Venu du théâtre, Meurisse démontre ici encore son amour pour les acteurs. La mise en scène n'est là que pour accompagner leurs improvisations, poussées jusqu'au bout de l'absurde. Le réalisateur en profite pour faire défiler des seconds rôles de luxe, de Jonathan Cohen à Vincent Dedienne en passant par Aymeric Lompret, Nora Hamzawi ou François Rollin. Qu'il s'agisse d'eux ou des rôles principaux, chacun a droit à son moment de folie, dans un plaisir très communicatif.
Au-delà du pur plaisir de les voir jouer, chacun vient étayer le propos du film sur notre rapport à la violence, et plus largement l'isolement social et l'incapacité à communiquer. Chaque échange est fait de quiproquos, malentendus et agacements. Mais surtout d'une banalité profonde, en décalage permanent avec la violence dont il est question. C'est en faisant craquer cette banalité de surface, pour laisser surgir le côté enfantin et perdu des personnages, que Meurisse nous met face à nos défaillances morales et fascinations morbides.
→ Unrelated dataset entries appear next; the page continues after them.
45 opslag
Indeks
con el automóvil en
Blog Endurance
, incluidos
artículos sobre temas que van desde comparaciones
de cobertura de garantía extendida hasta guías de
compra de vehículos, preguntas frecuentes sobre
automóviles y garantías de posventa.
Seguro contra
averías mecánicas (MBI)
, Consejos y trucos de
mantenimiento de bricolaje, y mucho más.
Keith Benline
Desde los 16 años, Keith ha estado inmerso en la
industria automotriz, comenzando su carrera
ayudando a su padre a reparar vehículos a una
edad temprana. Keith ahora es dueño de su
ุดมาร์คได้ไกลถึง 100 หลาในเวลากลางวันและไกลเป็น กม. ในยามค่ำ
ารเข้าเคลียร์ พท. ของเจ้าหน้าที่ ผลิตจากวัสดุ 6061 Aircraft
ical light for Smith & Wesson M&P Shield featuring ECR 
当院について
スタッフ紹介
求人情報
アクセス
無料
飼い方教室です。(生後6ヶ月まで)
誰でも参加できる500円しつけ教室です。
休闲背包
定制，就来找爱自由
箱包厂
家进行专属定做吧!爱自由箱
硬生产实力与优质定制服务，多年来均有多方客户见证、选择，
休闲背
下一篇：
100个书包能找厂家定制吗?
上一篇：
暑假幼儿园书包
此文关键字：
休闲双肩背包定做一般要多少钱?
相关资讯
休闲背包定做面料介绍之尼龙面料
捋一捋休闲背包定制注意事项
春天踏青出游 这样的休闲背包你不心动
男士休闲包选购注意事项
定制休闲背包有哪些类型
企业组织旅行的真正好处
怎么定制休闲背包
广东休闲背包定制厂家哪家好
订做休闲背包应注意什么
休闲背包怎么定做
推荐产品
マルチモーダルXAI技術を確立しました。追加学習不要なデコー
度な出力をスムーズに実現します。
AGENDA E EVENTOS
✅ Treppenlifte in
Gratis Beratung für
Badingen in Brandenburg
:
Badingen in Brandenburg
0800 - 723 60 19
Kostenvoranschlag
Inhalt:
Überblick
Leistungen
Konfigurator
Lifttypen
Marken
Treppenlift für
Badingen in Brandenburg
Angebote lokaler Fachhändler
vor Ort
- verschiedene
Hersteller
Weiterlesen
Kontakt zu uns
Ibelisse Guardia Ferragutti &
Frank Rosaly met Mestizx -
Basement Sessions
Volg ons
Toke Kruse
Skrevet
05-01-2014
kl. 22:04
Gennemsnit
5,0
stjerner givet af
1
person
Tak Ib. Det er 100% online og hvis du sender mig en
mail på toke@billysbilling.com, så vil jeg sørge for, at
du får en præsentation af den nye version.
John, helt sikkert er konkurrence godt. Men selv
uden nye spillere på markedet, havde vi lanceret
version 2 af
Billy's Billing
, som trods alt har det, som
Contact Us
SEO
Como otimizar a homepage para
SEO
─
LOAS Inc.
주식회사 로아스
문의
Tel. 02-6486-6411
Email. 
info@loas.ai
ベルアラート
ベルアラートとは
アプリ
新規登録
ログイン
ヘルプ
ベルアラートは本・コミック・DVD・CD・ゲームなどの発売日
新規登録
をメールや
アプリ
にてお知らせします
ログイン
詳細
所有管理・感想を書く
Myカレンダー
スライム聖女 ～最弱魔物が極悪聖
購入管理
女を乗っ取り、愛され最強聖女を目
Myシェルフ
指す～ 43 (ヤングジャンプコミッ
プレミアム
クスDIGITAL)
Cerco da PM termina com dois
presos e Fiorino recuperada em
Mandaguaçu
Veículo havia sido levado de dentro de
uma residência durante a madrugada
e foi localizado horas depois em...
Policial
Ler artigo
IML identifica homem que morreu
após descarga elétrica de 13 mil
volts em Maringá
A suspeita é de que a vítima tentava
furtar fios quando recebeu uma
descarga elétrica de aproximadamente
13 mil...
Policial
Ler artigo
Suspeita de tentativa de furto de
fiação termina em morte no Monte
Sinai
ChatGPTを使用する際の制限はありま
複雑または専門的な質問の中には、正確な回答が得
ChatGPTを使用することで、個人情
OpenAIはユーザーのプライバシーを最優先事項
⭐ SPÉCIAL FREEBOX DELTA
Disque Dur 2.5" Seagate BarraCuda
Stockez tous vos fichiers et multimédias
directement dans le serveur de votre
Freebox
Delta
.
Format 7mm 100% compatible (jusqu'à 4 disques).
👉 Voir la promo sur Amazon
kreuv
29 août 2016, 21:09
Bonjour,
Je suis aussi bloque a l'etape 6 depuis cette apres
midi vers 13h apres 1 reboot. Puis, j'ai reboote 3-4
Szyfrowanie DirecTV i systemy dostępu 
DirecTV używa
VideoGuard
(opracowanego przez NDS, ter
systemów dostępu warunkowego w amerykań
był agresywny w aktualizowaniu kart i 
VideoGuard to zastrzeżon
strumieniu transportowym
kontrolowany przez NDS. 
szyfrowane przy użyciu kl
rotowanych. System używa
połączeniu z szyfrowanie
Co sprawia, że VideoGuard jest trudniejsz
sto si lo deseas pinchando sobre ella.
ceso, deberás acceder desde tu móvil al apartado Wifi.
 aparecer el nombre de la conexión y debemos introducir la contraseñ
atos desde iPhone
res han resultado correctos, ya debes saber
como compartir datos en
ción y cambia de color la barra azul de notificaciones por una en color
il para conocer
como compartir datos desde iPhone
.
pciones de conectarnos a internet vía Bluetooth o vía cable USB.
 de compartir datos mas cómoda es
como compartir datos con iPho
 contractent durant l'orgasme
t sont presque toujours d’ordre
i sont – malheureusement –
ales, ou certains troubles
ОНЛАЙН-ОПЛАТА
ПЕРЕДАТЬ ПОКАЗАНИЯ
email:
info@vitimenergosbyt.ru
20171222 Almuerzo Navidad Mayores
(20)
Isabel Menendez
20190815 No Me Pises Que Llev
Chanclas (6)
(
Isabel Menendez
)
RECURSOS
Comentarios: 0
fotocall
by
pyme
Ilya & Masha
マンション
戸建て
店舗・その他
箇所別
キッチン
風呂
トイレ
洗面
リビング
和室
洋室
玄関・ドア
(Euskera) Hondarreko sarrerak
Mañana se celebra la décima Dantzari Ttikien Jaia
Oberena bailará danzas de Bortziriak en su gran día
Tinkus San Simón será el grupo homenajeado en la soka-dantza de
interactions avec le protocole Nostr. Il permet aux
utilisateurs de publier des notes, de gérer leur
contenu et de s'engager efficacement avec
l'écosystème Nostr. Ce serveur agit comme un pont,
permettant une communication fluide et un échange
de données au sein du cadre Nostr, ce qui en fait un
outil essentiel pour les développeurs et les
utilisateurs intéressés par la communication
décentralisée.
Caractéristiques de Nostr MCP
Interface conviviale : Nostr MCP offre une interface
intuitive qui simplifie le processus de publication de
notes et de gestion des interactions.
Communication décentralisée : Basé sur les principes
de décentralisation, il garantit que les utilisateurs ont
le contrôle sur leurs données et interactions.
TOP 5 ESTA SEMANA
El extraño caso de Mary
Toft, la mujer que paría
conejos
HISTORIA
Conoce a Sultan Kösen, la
Car l'humour est féroce, mais ne vient jamais amoindrir la réalité sordide du crime. Si, les personnages, eux, semblent l'oublier à force de vouloir l'approcher, le spectateur est mis face à l'horreur à travers les apparitions sporadiques de Bernardin, joué en finesse par Laurent Stocker. Là, l'humour laisse place à un malaise glaçant et de plus en plus étouffant, alors que s'y joue la même banalité que dans les autres scènes. Chaque retour à la comédie a dès lors un goût étrange. C'est tout le pouvoir de l'humour qui est exposé dans ce film, capable de dynamiter un mythe pour en mettre en lumière la froide violence. En nous faisant éclater de rire au passage.